Two-Path Neutrosophic Fully Convolutional Networks for Fluid Segmentation in Retina Images

Document Type : Research Article


1 Department of Computer Engineering, Faculty of Engineering, Lorestan University, Khorramabad, Iran

2 Department of Electrical Engineering, Faculty of Engineering, Yasouj University, Yasouj, Iran


Optical coherence tomography (OCT) images are used to reveal retinal diseases and abnormalities such as diabetic macular edema (DME) and age-related macular degeneration (AMD). Fluid regions are the main sign of AMD and DME and automatic fluid segmentation models are very helpful for diagnosis, treatment and follow-up.
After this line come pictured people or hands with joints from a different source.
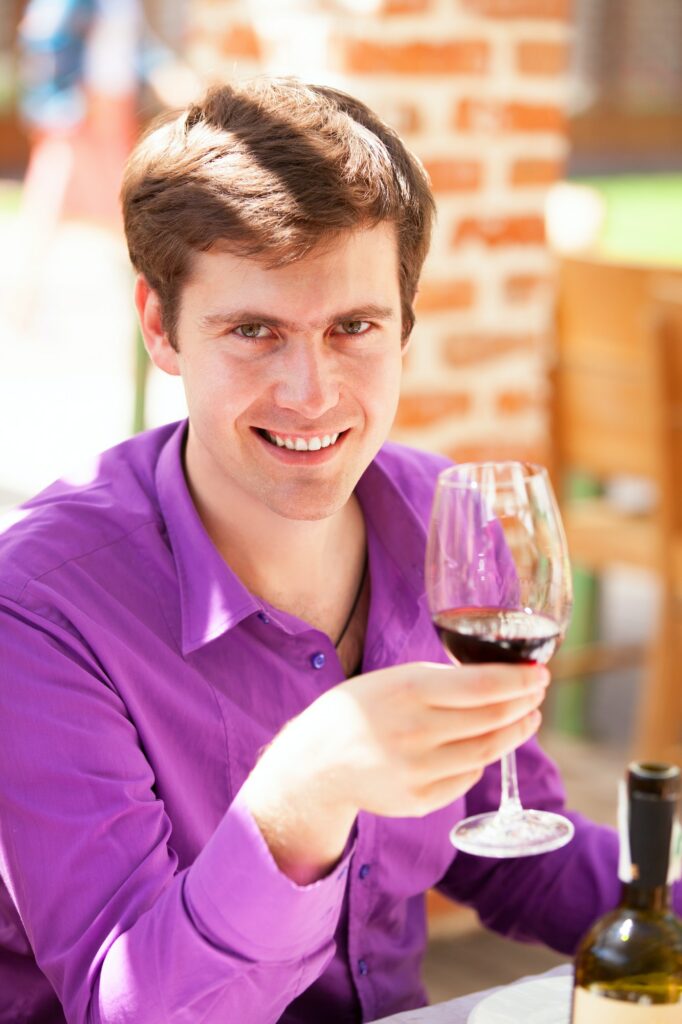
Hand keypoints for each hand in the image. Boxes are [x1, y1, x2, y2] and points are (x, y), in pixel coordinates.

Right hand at [240, 661, 547, 882]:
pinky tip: (483, 745)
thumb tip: (494, 678)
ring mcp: (418, 770)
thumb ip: (437, 679)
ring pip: (486, 751)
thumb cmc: (356, 711)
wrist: (315, 765)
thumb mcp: (390, 679)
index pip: (481, 685)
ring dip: (514, 733)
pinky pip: (466, 776)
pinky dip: (480, 759)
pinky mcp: (419, 799)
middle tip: (537, 693)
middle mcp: (414, 731)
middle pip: (491, 719)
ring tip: (526, 718)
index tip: (540, 673)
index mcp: (407, 691)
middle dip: (522, 703)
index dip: (518, 680)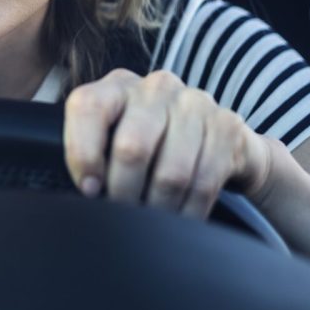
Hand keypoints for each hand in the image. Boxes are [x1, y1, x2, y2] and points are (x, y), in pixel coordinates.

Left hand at [62, 69, 274, 216]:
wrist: (216, 136)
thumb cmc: (150, 141)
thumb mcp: (113, 135)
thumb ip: (90, 151)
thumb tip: (84, 190)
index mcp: (116, 86)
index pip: (88, 109)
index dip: (83, 154)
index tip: (89, 189)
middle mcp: (155, 88)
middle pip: (132, 148)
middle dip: (123, 193)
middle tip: (121, 216)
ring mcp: (194, 104)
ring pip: (170, 173)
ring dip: (157, 209)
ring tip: (149, 223)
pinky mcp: (226, 127)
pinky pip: (204, 183)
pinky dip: (188, 212)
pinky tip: (178, 221)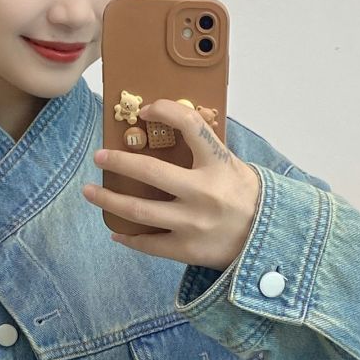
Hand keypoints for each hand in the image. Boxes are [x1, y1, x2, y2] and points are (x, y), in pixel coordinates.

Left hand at [81, 99, 262, 268]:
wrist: (269, 241)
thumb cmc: (246, 198)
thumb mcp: (233, 166)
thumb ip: (204, 151)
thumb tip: (167, 129)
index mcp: (218, 164)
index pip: (190, 125)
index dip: (164, 111)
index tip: (146, 110)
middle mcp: (203, 192)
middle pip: (148, 172)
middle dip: (117, 162)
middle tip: (99, 157)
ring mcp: (193, 223)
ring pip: (138, 210)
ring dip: (108, 200)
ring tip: (90, 192)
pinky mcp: (187, 249)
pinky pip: (148, 244)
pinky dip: (128, 238)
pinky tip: (117, 232)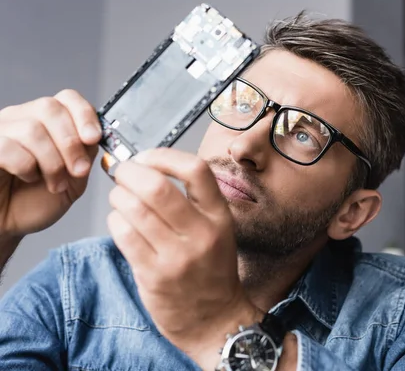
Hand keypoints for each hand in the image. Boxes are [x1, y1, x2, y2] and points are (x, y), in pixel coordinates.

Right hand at [0, 90, 100, 241]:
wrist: (8, 225)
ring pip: (32, 129)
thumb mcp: (73, 179)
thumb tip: (95, 137)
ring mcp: (1, 131)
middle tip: (78, 170)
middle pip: (50, 108)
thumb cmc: (36, 200)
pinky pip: (8, 146)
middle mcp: (21, 119)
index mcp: (46, 121)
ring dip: (52, 162)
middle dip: (71, 142)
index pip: (67, 98)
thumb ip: (85, 155)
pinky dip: (26, 166)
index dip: (84, 115)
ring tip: (55, 183)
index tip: (93, 138)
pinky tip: (29, 178)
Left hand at [107, 148, 260, 368]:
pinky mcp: (154, 275)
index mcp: (219, 216)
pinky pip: (123, 235)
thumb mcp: (218, 229)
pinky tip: (121, 222)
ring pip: (134, 209)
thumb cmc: (211, 270)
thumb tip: (149, 167)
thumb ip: (192, 200)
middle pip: (157, 187)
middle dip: (130, 172)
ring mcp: (177, 256)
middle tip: (123, 173)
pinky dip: (115, 221)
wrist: (214, 318)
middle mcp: (201, 234)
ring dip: (118, 196)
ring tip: (121, 198)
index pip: (195, 170)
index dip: (164, 156)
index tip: (147, 158)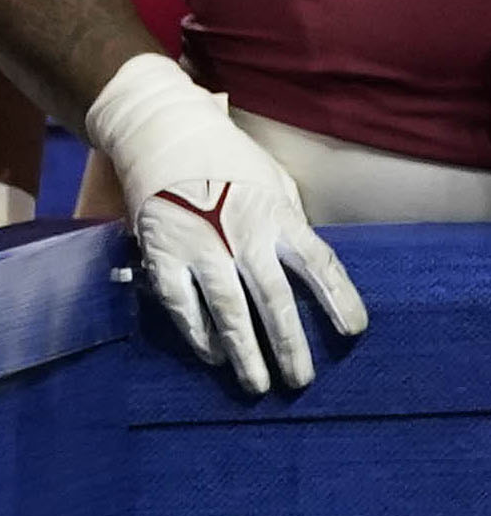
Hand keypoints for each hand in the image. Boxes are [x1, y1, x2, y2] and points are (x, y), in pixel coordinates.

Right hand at [93, 56, 367, 396]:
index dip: (340, 299)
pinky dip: (197, 332)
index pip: (319, 263)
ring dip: (245, 352)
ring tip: (258, 385)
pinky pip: (181, 302)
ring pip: (227, 309)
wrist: (161, 130)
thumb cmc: (226, 158)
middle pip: (273, 299)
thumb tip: (306, 267)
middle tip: (301, 381)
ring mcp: (200, 246)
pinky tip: (211, 353)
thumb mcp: (274, 183)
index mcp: (277, 215)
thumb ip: (290, 224)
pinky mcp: (163, 252)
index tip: (355, 332)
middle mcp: (242, 234)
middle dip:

This paper presents a two-path Neutrosophic (NS) fully convolutional networks; referred as TPNFCN; as a fully-automated model for fluid segmentation. For this task, OCT images are first transferred to NS domain and then inner limiting membrane (ILM) and retinal pigmentation epithelium (RPE) layers as first and last layers of retina, respectively, are segmented by graph shortest path algorithms in NS domain. Then, a basic block of FCN is presented for fluid segmentation and this block is used in the architecture of the proposed TPNFCN. Both the basic block and TPNFCN are evaluated on 600 OCT scans of 24 AMD subjects containing different fluid types. Results reveals that the proposed basic block and TPNFCN outperforms 5 competitive models by improvement of 6.28%, 4.44% and 2.54% with respect to sensitivity, dice coefficients and precision, respectively. It is also demonstrated that the proposed TPNFCN is robust against low number of training samples in comparison with current models.